Accordingly, we sell 18q4, 19q4 and 22q1 and generate income of 133.10 EUR. However, we now have the same problem as before, namely that we are still "short" the quarter hours 21q2, 21q3 and 21q4 from the day-ahead. This means that we have to close this position and buy these quarter hours for 141.09 EUR/MWh, 129.48 EUR/ MWh and 125 EUR/MWh. We pay a total of 99.05 EUR for this.
This means that we bought electricity in the intraday auction for 108.80 EUR and sold it for 182.09 EUR and thus generated additional revenue of 73.27 EUR through our arbitrage in the intraday auction. Together with the day-ahead auction, we have a turnover of 170.38 EUR.
The battery's schedule has changed, as it now charges in the cheapest quarter hours of the intraday auction and discharges in the most expensive quarter hours.
Arbitrage of Battery Storage on the Continuous Intraday Market
Now we move towards the time of delivery and thus the actual delivery day and look at the so-called intraday continuous market.
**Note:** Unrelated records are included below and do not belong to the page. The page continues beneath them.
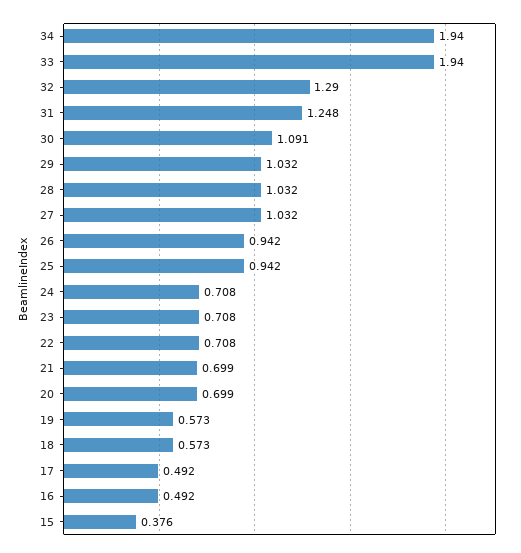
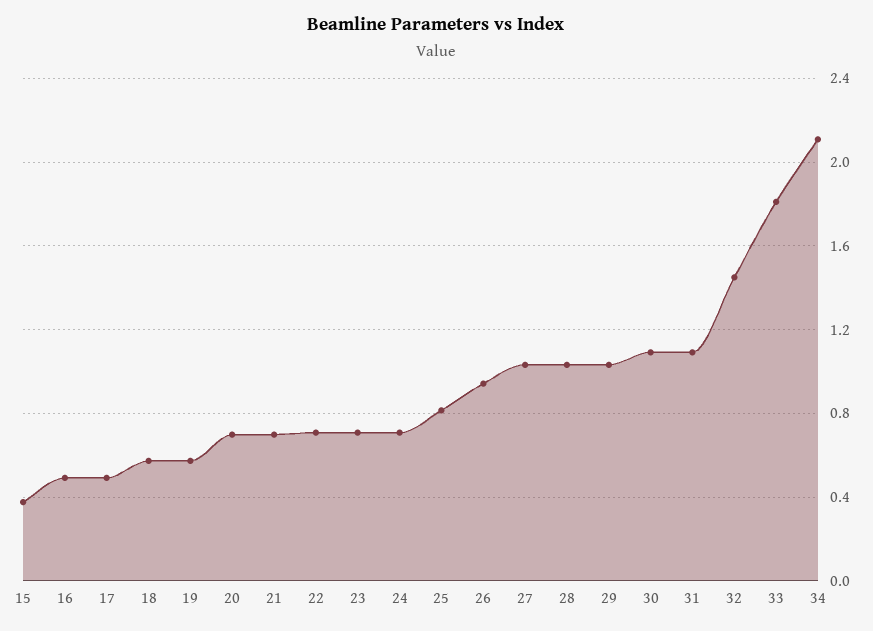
  {
-   "34": 1.94,
+   "34": 2.1,
-   "33": 1.94,
+   "33": 1.8,
-   "32": 1.29,
+   "32": 1.45,
-   "31": 1.248,
+   "31": 1.1,
    "30": 1.091,
    "29": 1.032,
    "28": 1.032,
    "27": 1.032,
    "26": 0.942,
-   "25": 0.942,
+   "25": 0.8,
    "24": 0.708,
    "23": 0.708,
    "22": 0.708,
    "21": 0.699,
    "20": 0.699,
    "19": 0.573,
    "18": 0.573,
    "17": 0.492,
    "16": 0.492,
    "15": 0.376
  }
This market trades in continuous products, so it does not take place in an auction. Accordingly, there are thousands of trades at different prices for each quarter-hourly product every day. So in reality there is not ONE intraday price, but very many different ones.
In this example we work with the ID_1 price. This is the volume-weighted average price of all trades that take place one hour before the end of the trading period (usually up to 5 minutes before delivery). This is a gross simplification and systematically underestimates the opportunities in intraday trading. Accordingly, this analysis of an exemplary arbitrage strategy can be considered conservative.
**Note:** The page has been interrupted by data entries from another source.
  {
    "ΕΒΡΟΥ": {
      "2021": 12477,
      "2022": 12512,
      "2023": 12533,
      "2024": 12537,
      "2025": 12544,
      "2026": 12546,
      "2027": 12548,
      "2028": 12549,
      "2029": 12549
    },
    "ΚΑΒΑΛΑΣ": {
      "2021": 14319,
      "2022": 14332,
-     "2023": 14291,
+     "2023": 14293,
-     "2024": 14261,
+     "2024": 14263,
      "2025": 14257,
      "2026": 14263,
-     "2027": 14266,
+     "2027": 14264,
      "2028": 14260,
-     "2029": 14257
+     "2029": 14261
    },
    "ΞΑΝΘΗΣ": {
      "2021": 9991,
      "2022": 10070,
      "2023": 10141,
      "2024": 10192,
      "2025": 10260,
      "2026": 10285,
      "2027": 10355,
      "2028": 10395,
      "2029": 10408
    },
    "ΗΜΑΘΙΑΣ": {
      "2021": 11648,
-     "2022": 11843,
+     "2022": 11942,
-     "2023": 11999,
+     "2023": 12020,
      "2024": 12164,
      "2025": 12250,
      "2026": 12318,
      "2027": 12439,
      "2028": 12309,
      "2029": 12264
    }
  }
We now see from the ID1 prices that the prices in 13q2, 13q3, 13q4 and 14q1 become a little negative. They are trading at -12.77 EUR/ MWh, -14.72 EUR/MWh,-11.57 EUR/ MWh and -14.88 EUR/MWh. We would like to buy these quarter hours for negative prices. We also do this for all except 14q1, which we have already bought in the intraday auction. So we buy the three cheapest quarter hours and receive (negative prices!) 9.77 EUR/MWh for them.
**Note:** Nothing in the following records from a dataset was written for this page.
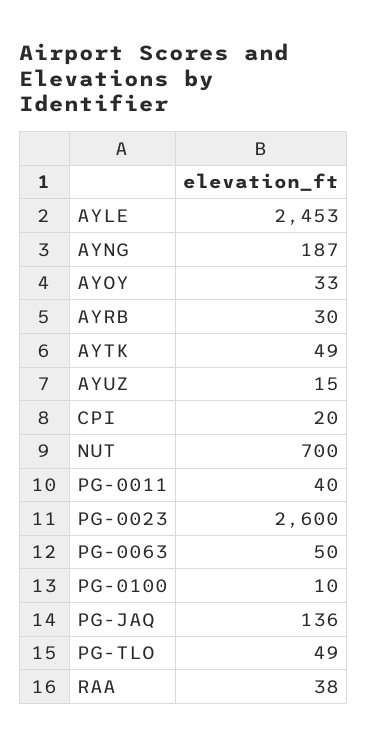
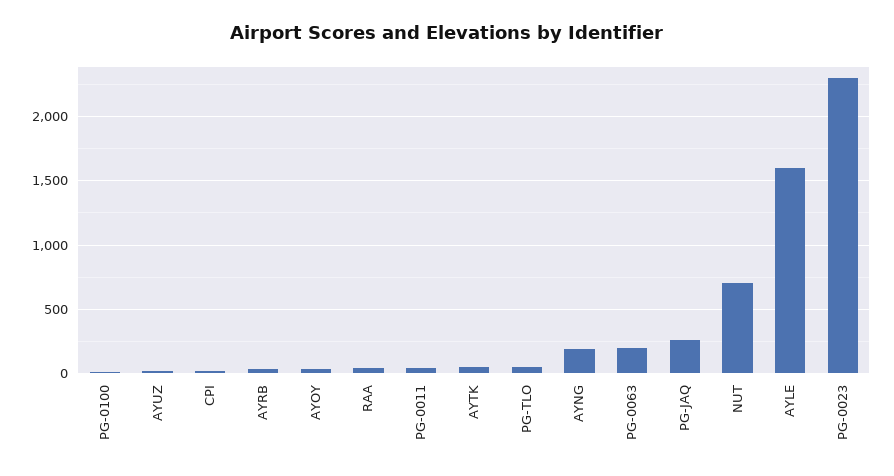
  {
-   "AYLE": 2453,
+   "AYLE": 1600,
    "AYNG": 187,
    "AYOY": 33,
    "AYRB": 30,
    "AYTK": 49,
    "AYUZ": 15,
    "CPI": 20,
    "NUT": 700,
    "PG-0011": 40,
-   "PG-0023": 2600,
+   "PG-0023": 2300,
-   "PG-0063": 50,
+   "PG-0063": 200,
    "PG-0100": 10,
-   "PG-JAQ": 136,
+   "PG-JAQ": 250,
    "PG-TLO": 49,
    "RAA": 38
  }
In order to close our charging position, however, we now have to sell the quarter hours 11q4, 15q1 and 16q1 again. These have a price of 40.52 EUR/MWh, 16.54 EUR/MWh and 47.45 EUR/MWh in the Intraday Market. We get a total of 26.13 EUR for this. So we had bought these quarter hours on average for 21.30 EUR/MWh and are selling them for around 34.80 EUR/MWh. Another nice trade.
Now we look at the expensive quarter hours. Here, the quarter hour 15q4 skyrocketed to 185.70 EUR/MWh in intraday. So we sell this for a turnover of 46.42 EUR (0.25 MWh).
Apart from that, no hour in the intraday continuous market can keep up with the price level from the quarter-hourly auction. Accordingly, everything remains the same for the other discharging quarter hours. Now, however, we have an open position again because we have sold five quarter hours. So we pick the cheapest quarter hour in which we are short and buy it. This is 18q4 and we can buy it back for 93.19 EUR/MWh, which is 23.30 EUR per quarter of an hour. Here we were also a bit lucky again, because we had sold this quarter-hour in the intraday auction for 155.11 EUR/MWh.
In Continuous Intraday trading, we spent another EUR 13.53 and took in EUR 72.55, i.e. a turnover of EUR 59.02. Across all markets, we are now at 229.4 EUR due to our optimisation. Our roadmap for the battery is now as follows:
Settling the Bill
We see that our arbitrage strategy has worked. We now charge the battery at the lowest point across all price curves and discharge it in the most expensive four quarter hours. As long as the battery runs this schedule without any technical problems, we have therefore earned just under 230 EUR for one cycle through our optimisation.
It is important to understand that there is further potential for cross-market optimisation through tenders in the primary and secondary balancing markets (FCR and aFRR). But I think that for now, the present complexity is sufficient, especially since we believe that the greatest potential indeed lies in the spot market.